In a ruling on Tuesday, three Court of Appeal judges have ruled that facial recognition has unlawful use cases. The court ruled in the favour of Ed Bridges a Civil Rights Campaigner in a privacy dispute on the use of facial recognition technology by the police. Three out of five appeals were accepted by the court.
The case was constructed on the idea that invasion of privacy causes distress. Hence, the civil rights campaigner Ed Bridges challenged the South Wales Police in the formal court of law. His argument outlined that the use of automatic facial recognition (AFR) by the South Wales Police had caused him “distress” and challenged his wellbeing.
The campaigner was scanned and identified while he was Christmas shopping in Cardiff in 2017 and at a peaceful anti-arms protest outside the city’s Motorpoint Arena in 2018. While many criminal cases and mysteries are resolved using similar automated technology and it seems that this case utilizing facial recognition technology distressed the rights campaigner immensely.
According to the judges and the case presented by the campaigner, “Too much discretion is currently left to individual police officers.”
Under the current law and accepted practice, “It is not clear who can be placed on the watchlist, nor is it clear that there are any criteria for determining where AFR can be deployed.” There are no clear boundaries as to who can be surveyed and tracked based on their activity and on what grounds.
The court also mentioned, “that the current policies do not sufficiently set out the terms on which discretionary powers can be exercised by the police and for that reason they do not have the necessary quality of law”.
In their ruling, Master of the Rolls Sir Terence Etherton, President of the Queen’s Bench Division Dame Victoria Sharp and Lord Justice Singh, found that the use of AFR (Automatic Facial Recognition) was proportionate under human rights law as the potential benefits of it outweigh the impact on Mr Bridges.
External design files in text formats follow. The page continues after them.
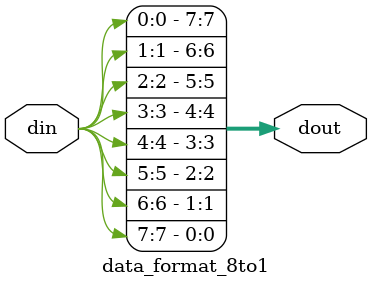
<source format=v>
module  data_format_8to1(
						input [7:0]din,
						output [7:0]dout
						);

assign  dout= {din[0],din[1],din[2],din[3],din[4],din[5],din[6],din[7]};

endmodule

</source>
However, a data protection impact assessment of the scheme was deficient and that the force had not done all it could to verify that the AFR software “does not have an unacceptable bias on grounds of race or sex.”
Having said that, the judgment also noted that there was no clear evidence that the software was based on grounds of race or sex eventually.
The judges concluded that “as AFR is a novel and controversial technology, all police forces that intend to use it in the future would wish to satisfy themselves that everything reasonable which could be done had been done in order to make sure that the software used does not have a racial or gender bias.”